At the same time, this axis should not be regarded as the sole mechanism underlying inflammatory injury in DKD. NLRP3 activation is also influenced by disturbances in ion homeostasis, lysosomal damage, endoplasmic reticulum stress, and other factors. Similarly, mitochondrial dysfunction may be jointly driven by lipid metabolic disorders, oxidative stress, microcirculatory impairment, and related pathological processes. Therefore, future studies should examine this axis within the broader context of the metabolic–inflammatory–microenvironmental network.

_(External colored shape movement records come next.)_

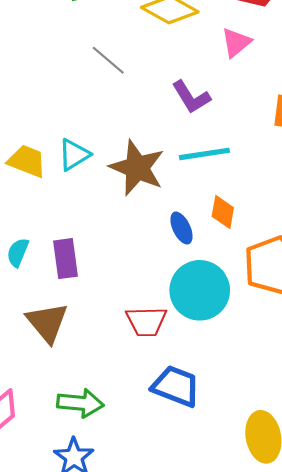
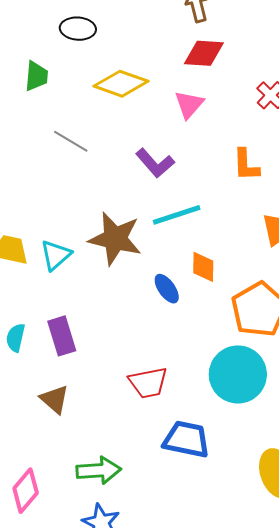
cyan triangle: (74, 155) -> (56, 255), moved
cyan circle: (200, 290) -> (238, 374), moved
brown triangle: (47, 322) -> (55, 399), size x0.7

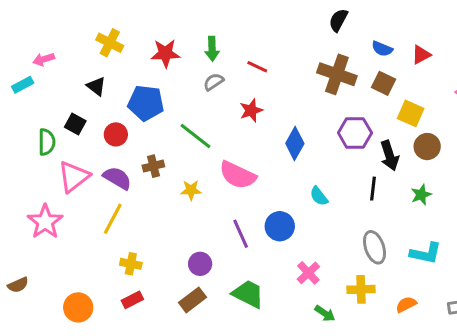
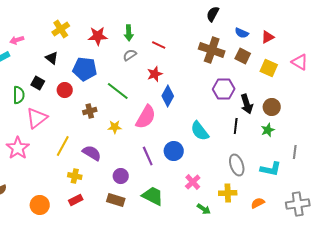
yellow cross: (110, 43) -> (61, 29), turned 30
yellow square: (411, 113) -> (269, 68), moved
blue diamond: (295, 143) -> (168, 96), moved
brown circle: (427, 147) -> (272, 107), moved
pink semicircle: (238, 175) -> (146, 117), turned -85
purple semicircle: (117, 178) -> (92, 153), moved
cyan semicircle: (319, 196) -> (200, 131), size x1.5
brown rectangle: (193, 300) -> (116, 200), turned 54

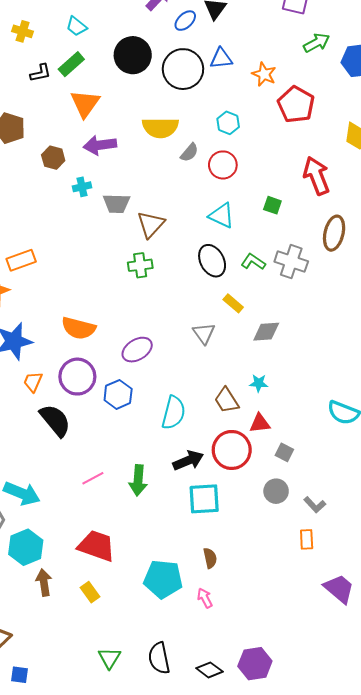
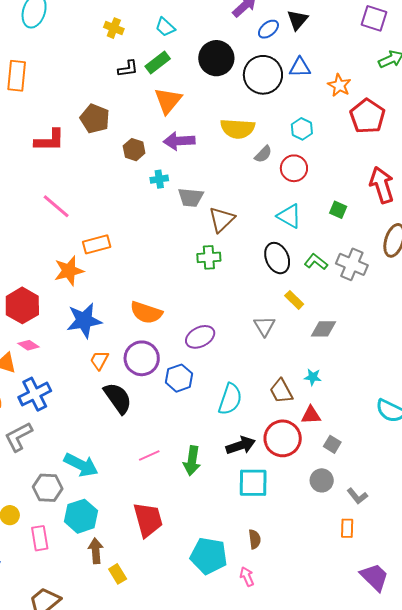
red trapezoid: (96, 546) -> (148, 520), turned 51
yellow rectangle: (90, 592) -> (118, 574), moved

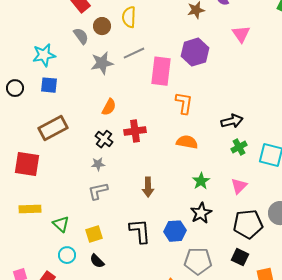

At present, the available evidence is derived mainly from animal models and in vitro experiments. Species differences, model limitations, and the complexity of human DKD pathology all constrain its clinical translation. Future basic research may integrate single-cell omics, spatial omics, multi-omics analyses, and high-resolution imaging techniques to delineate the dynamic changes in the mitochondria–NLRP3 inflammasome axis across different disease stages and nephron cell populations, thereby identifying key pathogenic nodes and cell subpopulations. In clinical studies, biomarkers related to inflammation and mitochondrial function should be incorporated, and patients should be stratified according to high-inflammatory phenotypes, mitochondrial injury phenotypes, and other relevant features, in order to improve the detectability of therapeutic signals and the interpretability of study outcomes.

Overall, the mitochondria–NLRP3 inflammasome axis provides an important perspective for understanding the inflammatory mechanisms and metabolic injury involved in DKD. Its clinical translation will require continued efforts in mechanistic elucidation, target validation, drug development, and clinical trial design.